Across all callers, we found that filtering by QUAL, DP, or GQ gave the best results in terms of reducing by-genotype error rates in our dataset (Fig. 3; also see Supp. Mat.). For those using GATK callers and investigating non-model organisms where VQSR is not applicable, these three metrics may offer the best returns on increasing filtering stringency. While the majority of the GATK filtering metrics did not perform optimally on our data, it should be noted that our results represent a comparison performed on one single dataset and that results may vary with other input data. For other variant calling programs, our results suggest that substantial improvements in error rate can be achieved solely through filtering with QUAL, DP, and/or GQ only.

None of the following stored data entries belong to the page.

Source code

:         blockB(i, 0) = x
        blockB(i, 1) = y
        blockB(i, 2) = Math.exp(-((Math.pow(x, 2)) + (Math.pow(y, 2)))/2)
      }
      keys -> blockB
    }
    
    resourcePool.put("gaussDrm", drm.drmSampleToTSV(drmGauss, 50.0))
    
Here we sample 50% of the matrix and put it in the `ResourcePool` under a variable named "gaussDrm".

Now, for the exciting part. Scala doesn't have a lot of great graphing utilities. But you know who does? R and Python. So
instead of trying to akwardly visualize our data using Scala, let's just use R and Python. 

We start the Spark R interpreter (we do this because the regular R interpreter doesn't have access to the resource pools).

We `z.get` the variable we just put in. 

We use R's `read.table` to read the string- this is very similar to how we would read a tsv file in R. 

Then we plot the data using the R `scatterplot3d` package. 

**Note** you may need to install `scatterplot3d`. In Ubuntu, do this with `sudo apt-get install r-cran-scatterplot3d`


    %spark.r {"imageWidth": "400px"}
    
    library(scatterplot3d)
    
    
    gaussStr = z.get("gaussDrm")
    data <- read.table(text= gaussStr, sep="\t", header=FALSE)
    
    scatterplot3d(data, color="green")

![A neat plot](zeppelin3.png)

Our study provides a quantitative assessment of the accuracy of some of the more popular variant caller programs and their commonly used filtering metrics; however, it comes with three main caveats. Our analysis was performed on a linkage mapping population and as such our results may differ from similar analyses performed on natural populations. For example, a variant caller that is predicated on sample allele frequencies being in Hardy-Weinberg equilibrium will have biased error rates when used on a linkage mapping population where allele frequencies are expected to be 0, 0.5, or 1. As such, it would be valuable to repeat our comparison of variant callers on natural populations in the future. Secondly, because a P. contorareference genome does not yet exist, we aligned our reads against the best available but highly fragmented congeneric loblolly pine (P. taeda ) reference genome. Any differentiation or lack of synteny betweenP. contorta and P. taeda , as well as any assembly errors in the loblolly pine reference genome may have influenced our results. The option to use the reference genome of the correct study species, the quality of that genome, and whether or not the study species is model will all likely have important effects on results. Finally, we chose to include VarScan in our analysis as it is currently a popular variant calling tool, however, VarScan can only call diploid genotypes. As such, all of our VarScan results are diploid genotype calls from haploid input data and should be interpreted with some caution.